Idiomatic use of Result type and -1 error returns from c functions

I'm writing a library that makes heavy use of c functions that return -1 on error and put the error condition in errno. I wrote a macro that handles the conversion to a Result type:

macro_rules! ctry {                                                                 
    ( $x:expr ) => {                                                                
        match $x {                                                                  
            -1 => Err(Error::last_os_error()),                                      
            retval => Ok(retval)                                                    
        }                                                                           
    }                                                                               
} 

I'm early in my use of Rust but I knew full well when I wrote this that I would find that the std library would hacve something similar.

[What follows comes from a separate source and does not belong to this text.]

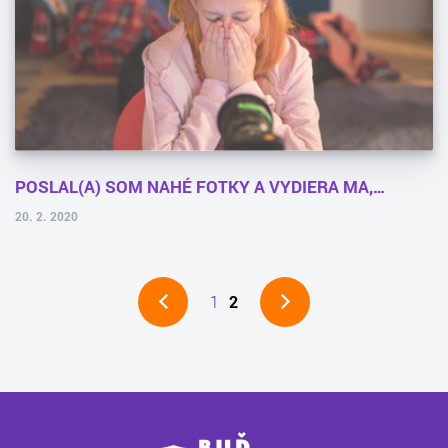
POSLAL(A) SOM NAHÉ FOTKY A VYDIERA MA,…
20. 2. 2020
1
2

When I did go back and look at how the std library solved this problem, I was surprised to discover a pair of functions (cvt & cvt_r) rather than a macro (in libstd/sys/unix/mod.rs) .

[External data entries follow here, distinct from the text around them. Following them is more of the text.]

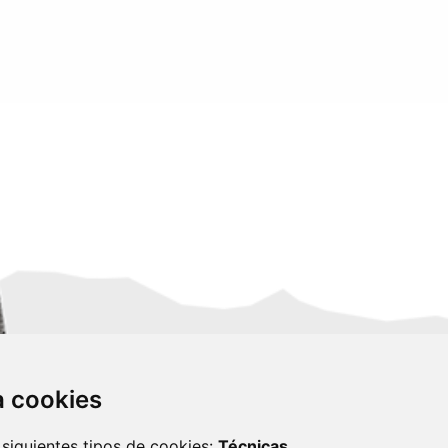
za cookies
 siguientes tipos de cookies:
Técnicas
,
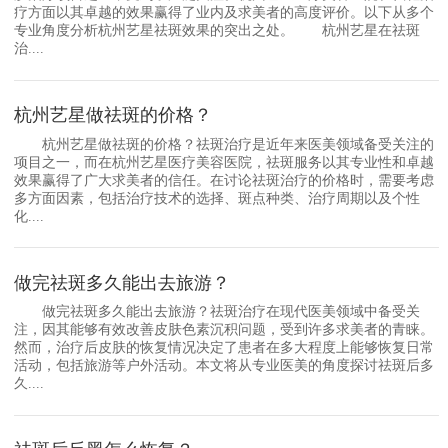
疗方面以其卓越的效果赢得了业内及求美者的高度评价。以下从多个
专业角度分析杭州艺星祛斑效果的突出之处。 杭州艺星在祛斑
治....
杭州艺星做祛斑的价格？
杭州艺星做祛斑的价格？祛斑治疗是近年来医美领域备受关注的
项目之一，而在杭州艺星医疗美容医院，祛斑服务以其专业性和卓越
效果赢得了广大求美者的信任。在讨论祛斑治疗的价格时，需要考虑
多方面因素，包括治疗技术的选择、斑点种类、治疗周期以及个性
化....
做完祛斑多久能出去旅游？
做完祛斑多久能出去旅游？祛斑治疗在现代医美领域中备受关
注，因其能够有效改善皮肤色素沉积问题，受到许多求美者的青睐。
然而，治疗后皮肤的恢复情况决定了患者在多大程度上能够恢复日常
活动，包括旅游等户外活动。本文将从专业医美的角度探讨祛斑后多
久....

pub fn cvt<T: IsMinusOne>(t: T) -> io::Result<T> {
    if t.is_minus_one() {
        Err(io::Error::last_os_error())
    } else {
        Ok(t)
    }
}

pub fn cvt_r<T, F>(mut f: F) -> io::Result<T>
    where T: IsMinusOne,
          F: FnMut() -> T
{
    loop {
        match cvt(f()) {
            Err(ref e) if e.kind() == ErrorKind::Interrupted => {}
            other => return other,
        }
    }
}

I hadn't yet handled PC loser-ing, so I get why there are two functions (to retry the call if it is interrupted). What I don't yet understand is why this is better implemented as a function rather than a macro. Can somebody explain?

In Rust, the try macro will return from the function where you called the C function. The cvt function will just convert the return value to a Result. If you want to check the error, you'll need to use the function.

Your ctry macro doesn't return implicitly, which means it could have been written as a function. In general: don't write a macro for what you could do with a function.

4 Likes

Thanks! ctry was definitely a bad name.